EXERCISE:
Every entry should be returned unchanged, with the pictures omitted.

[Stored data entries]
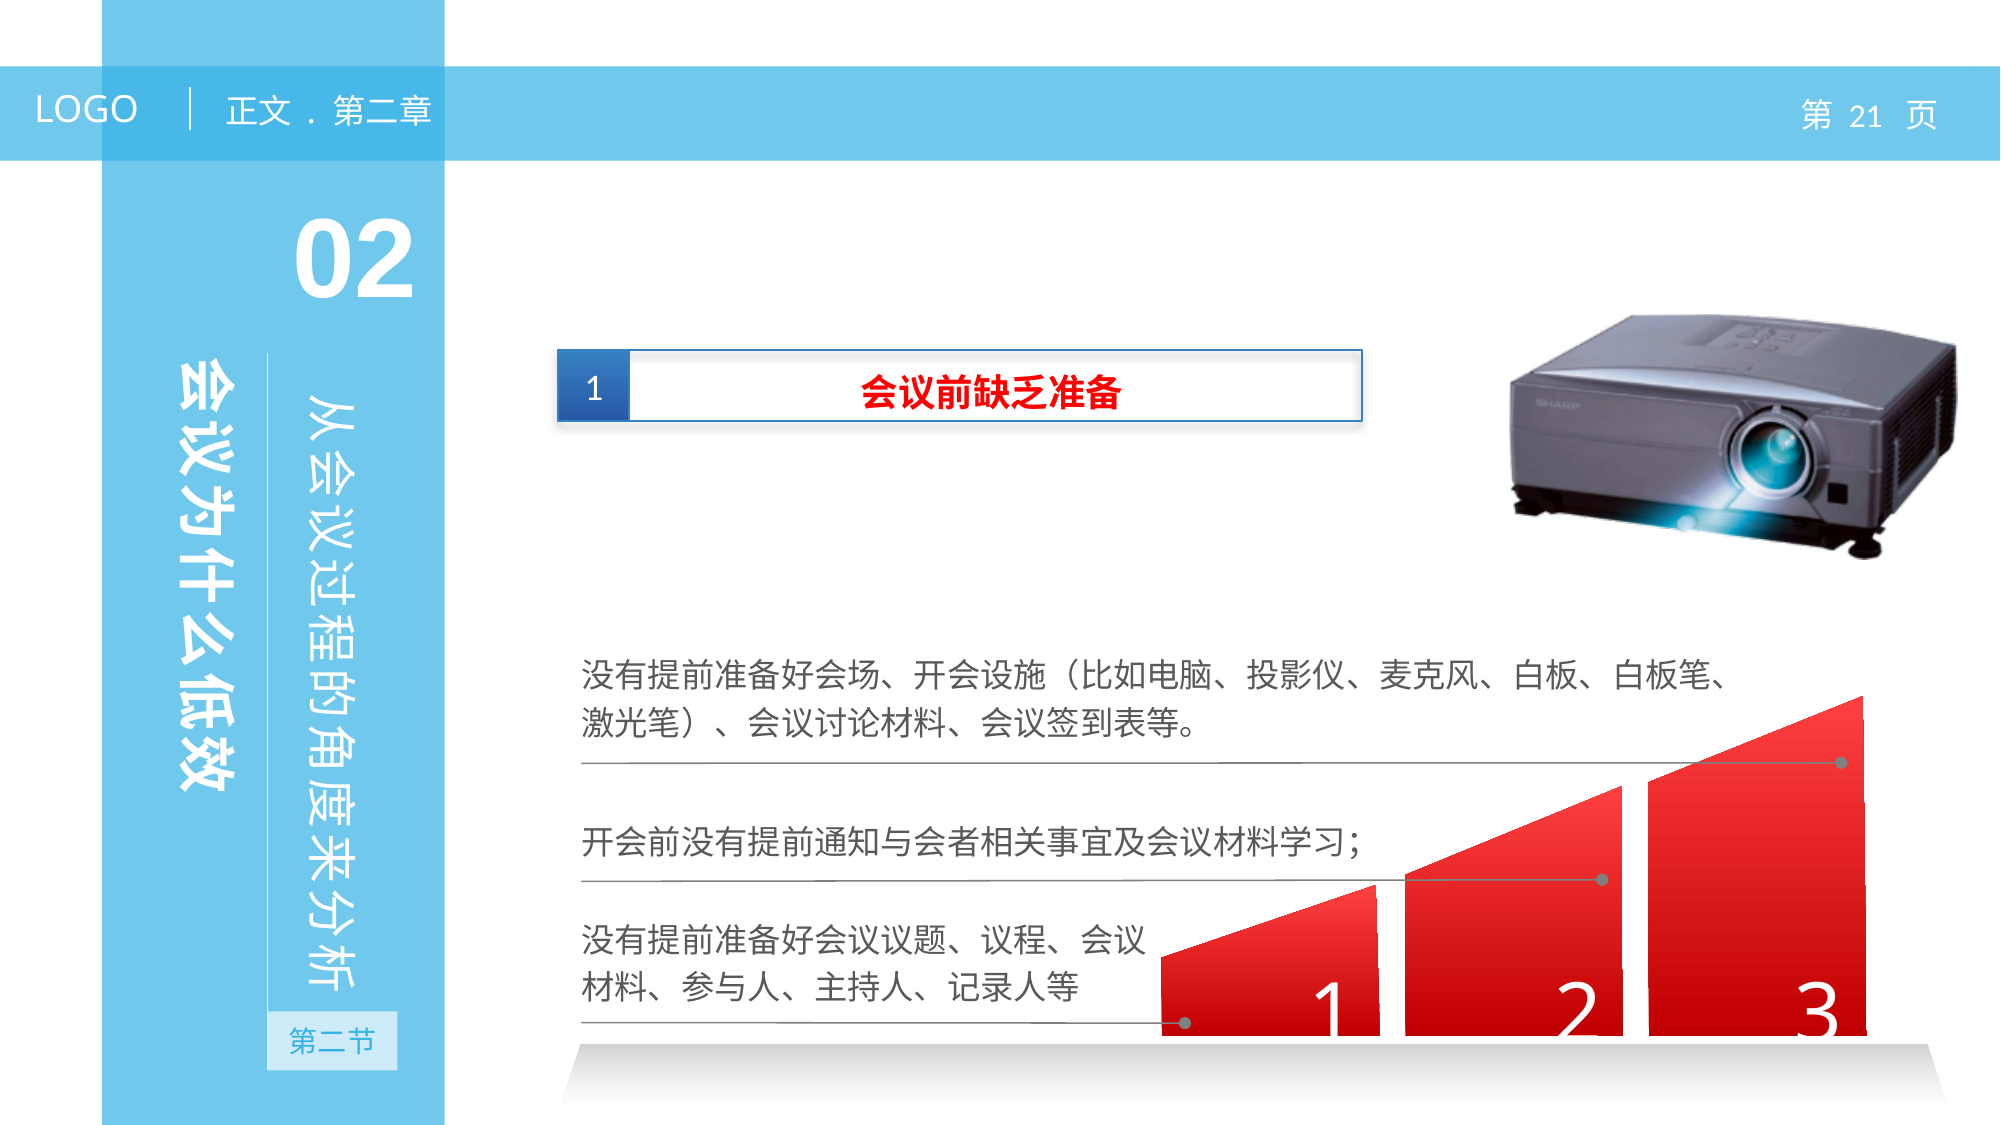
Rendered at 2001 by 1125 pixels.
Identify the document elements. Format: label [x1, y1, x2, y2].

picture [1509, 314, 1958, 560]
text_box [558, 349, 1363, 423]
text_box [559, 639, 1948, 1107]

RESULT FOR THIS TASK:
Rendered at 2001 by 1125 pixels.
Identify the document elements. Format: label [x1, y1, x2, y2].

picture [1509, 314, 1958, 560]
text_box [558, 349, 1363, 423]
text_box [559, 639, 1948, 1107]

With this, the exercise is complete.